[start Page text]
The biggest determinant of “why here?” is the deep crustal and lithospheric framework

Thickened crust, Moho offsets, delaminated roots and reworked craton margins all point to long-lived plumbing systems that control heat, fluids and metal budgets. Using a systems view at continental scale lets us rank provinces under cover before committing to detailed work, turning information on the deep architecture into a pre-competitive fertility screen.

Unlocking potential with ambient seismic exploration

National-scale arrays of broadband sensors facilitate full-crustal investigation. Seismic techniques such as Ambient Noise Tomography (ANT), Receiver Functions (RF), and teleseismic body-wave tomography pair with long-period Magnetotelluric (MT) to deliver a coherent lithospheric context for focusing into the Regional Scale.

Corridors focus heat, fluids and metals

Within fertile provinces, long-lived faults, basin margins and intrusive centres form structural fairways — the plumbing that moves energy and material through the crust. A mineral-systems workflow ranks these corridors first, shrinking the search space and lifting odds before detailed spend.
[end Page text]
**Jobs**
A. Rewrite the mineral exploration text from "National-scale arrays of" to "the Regional Scale.", swapping "National-scale" for "Continental-scale".
B. Please extend the mineral exploration text past its final sentence.
[start Data lines]
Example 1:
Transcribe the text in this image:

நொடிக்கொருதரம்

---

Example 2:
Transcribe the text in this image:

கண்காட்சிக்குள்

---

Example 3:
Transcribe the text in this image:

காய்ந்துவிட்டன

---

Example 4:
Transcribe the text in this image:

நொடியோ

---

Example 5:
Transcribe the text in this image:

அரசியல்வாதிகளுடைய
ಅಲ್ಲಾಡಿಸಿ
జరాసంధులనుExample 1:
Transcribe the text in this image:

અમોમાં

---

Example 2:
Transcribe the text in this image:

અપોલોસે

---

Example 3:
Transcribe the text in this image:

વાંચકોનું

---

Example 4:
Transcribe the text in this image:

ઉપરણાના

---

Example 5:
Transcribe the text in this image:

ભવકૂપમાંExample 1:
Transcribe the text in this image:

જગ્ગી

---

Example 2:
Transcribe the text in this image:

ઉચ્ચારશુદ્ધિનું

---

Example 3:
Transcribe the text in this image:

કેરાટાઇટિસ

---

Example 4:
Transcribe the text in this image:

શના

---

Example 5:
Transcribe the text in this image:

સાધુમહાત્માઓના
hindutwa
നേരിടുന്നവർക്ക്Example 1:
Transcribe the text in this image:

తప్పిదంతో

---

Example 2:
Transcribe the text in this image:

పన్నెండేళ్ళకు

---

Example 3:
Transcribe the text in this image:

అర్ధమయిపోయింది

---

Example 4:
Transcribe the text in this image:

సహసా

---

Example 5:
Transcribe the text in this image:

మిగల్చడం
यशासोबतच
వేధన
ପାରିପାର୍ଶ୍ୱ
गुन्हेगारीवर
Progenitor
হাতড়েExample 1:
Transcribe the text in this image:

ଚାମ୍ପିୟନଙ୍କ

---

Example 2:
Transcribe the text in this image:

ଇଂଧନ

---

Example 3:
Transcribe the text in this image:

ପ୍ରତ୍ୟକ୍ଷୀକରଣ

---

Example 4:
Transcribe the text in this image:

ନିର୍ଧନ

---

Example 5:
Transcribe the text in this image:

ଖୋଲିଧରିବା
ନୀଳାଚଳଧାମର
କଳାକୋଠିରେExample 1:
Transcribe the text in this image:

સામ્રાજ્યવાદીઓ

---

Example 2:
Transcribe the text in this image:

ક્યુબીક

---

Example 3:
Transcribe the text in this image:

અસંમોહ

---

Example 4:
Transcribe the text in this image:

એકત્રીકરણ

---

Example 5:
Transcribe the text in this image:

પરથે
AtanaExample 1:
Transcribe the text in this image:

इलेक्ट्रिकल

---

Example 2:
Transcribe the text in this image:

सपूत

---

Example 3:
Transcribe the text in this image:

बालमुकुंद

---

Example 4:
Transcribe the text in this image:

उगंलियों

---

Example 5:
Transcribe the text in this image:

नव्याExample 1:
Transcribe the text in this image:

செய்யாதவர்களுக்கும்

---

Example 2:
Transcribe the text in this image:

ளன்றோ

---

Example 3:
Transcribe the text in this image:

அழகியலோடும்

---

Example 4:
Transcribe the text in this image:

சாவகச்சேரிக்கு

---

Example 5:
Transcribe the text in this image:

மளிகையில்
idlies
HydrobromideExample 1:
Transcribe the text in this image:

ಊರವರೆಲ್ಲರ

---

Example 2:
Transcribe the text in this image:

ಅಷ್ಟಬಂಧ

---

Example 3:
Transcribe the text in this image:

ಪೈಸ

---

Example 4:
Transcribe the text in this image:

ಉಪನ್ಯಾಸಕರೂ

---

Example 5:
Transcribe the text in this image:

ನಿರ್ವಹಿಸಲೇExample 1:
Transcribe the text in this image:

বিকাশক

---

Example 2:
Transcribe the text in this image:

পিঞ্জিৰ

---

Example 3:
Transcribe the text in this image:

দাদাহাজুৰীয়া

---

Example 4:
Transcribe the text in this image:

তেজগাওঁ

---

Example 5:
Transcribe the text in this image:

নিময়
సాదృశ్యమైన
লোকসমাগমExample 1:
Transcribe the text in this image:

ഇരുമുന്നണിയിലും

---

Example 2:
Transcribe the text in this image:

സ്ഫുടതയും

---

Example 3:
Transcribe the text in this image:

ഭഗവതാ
[end Data lines]
[start Data lines]
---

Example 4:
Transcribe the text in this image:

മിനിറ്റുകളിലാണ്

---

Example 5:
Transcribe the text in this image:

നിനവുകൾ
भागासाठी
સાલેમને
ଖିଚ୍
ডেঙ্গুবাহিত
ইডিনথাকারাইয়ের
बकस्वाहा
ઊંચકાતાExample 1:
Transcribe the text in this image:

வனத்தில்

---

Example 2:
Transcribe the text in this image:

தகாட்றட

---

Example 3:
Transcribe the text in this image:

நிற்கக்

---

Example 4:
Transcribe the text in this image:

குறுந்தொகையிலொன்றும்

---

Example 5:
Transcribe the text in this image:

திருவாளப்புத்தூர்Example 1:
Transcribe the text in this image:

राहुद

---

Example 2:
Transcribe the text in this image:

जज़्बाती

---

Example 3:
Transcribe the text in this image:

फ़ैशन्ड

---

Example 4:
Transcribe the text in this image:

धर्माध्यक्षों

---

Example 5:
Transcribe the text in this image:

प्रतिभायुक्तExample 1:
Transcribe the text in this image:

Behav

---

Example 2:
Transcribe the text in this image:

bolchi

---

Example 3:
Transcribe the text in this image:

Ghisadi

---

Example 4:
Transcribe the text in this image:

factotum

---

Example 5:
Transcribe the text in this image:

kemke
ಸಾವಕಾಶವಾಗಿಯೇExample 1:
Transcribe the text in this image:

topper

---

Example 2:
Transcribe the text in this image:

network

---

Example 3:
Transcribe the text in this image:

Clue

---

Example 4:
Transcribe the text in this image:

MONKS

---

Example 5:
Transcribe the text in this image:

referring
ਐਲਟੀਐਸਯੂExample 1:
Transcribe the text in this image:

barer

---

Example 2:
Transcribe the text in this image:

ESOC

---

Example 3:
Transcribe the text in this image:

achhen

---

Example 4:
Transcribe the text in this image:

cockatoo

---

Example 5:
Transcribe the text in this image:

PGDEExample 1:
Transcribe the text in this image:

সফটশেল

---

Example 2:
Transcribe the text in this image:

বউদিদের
[end Data lines]
[start Data lines]
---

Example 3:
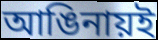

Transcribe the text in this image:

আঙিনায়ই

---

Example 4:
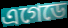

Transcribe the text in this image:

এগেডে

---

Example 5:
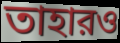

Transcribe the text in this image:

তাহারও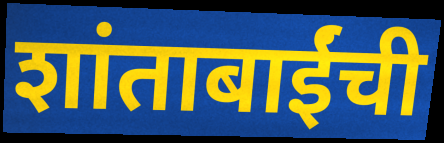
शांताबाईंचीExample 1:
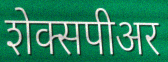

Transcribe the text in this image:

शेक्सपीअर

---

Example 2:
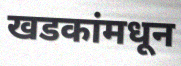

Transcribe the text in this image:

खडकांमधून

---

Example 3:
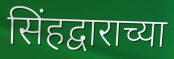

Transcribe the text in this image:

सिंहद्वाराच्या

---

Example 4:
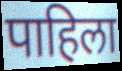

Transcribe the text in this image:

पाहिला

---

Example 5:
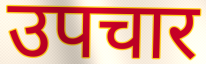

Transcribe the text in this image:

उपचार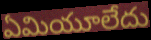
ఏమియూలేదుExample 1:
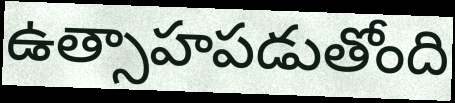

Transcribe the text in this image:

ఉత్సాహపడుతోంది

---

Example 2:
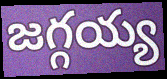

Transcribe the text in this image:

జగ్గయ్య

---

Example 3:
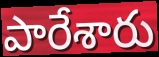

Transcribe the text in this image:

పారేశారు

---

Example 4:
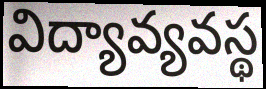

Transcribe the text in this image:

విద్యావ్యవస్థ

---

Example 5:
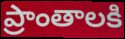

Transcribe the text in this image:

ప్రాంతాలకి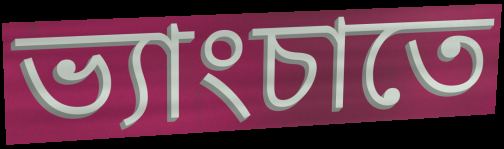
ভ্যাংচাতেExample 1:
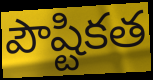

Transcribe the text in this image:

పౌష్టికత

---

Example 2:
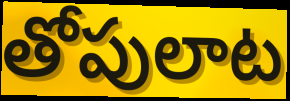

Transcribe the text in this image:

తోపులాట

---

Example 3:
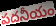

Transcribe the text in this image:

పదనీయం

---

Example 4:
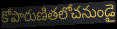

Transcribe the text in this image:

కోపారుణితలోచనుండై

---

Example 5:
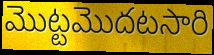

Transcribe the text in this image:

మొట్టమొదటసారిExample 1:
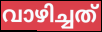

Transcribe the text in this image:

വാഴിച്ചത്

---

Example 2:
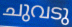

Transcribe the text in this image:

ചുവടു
[end Data lines]
**Response list**
A.
Continental-scale arrays of broadband sensors facilitate full-crustal investigation. Seismic techniques such as Ambient Noise Tomography (ANT), Receiver Functions (RF), and teleseismic body-wave tomography pair with long-period Magnetotelluric (MT) to deliver a coherent lithospheric context for focusing into the Regional Scale.

B.
How ambient seismic helps

Regional ANT(~5–30 s) resolves basement architecture and depth-to-basement trends; SPAC arrays and HVSR map cover thickness and shallow velocity layering. Co-interpret with gravity and magnetics to delineate and rank corridors for follow-up.

From corridors to drill-ready volumes

At prospect scale, dense ambient arrays image 3D velocity contrasts tied to structure, rheology and alteration. Our approach is to utilise ambient seismic datasets to test hypotheses and to target, prioritise and de-risk drilling and further exploration.

How ambient seismic helps

High-density, short-period ANT(~0.5–5 s) for 3D Vs models; HVSR for rapid cover screening; local SPAC for shallow Vs — integrated with gravity, magnetics, and geology to converge on drill targets.

Our node is built to go anywhere you do—it's roughly 4× lighter than existing broadband systems thanks to a ground-up, integrated design that removes boxes, brackets and bulk. The full base kit packs into a rugged, IP67-rated DeWalt case and weighs about 6.5 kg (sensor-dependent), so you can carry it by hand, toss it in a ute, or stack several in the back of a helicopter. Even the flat 20 W solar panel slides neatly into the case.

Under the hood, every gram earns its keep: a stainless-steel 316L housing and high-temperature carbon-fiber-reinforced polymers (PAHT-CF and PPS-CF) protect the electronics; the compact LFP power module keeps weight low and safety high; and the transport case itself is just 1.5 kg. Panel ~1 kg, housing ~1.8 kg—the system is engineered for field practicality without compromise. That tightly integrated approach is how we deliver big-system performance in a small, go-anywhere package.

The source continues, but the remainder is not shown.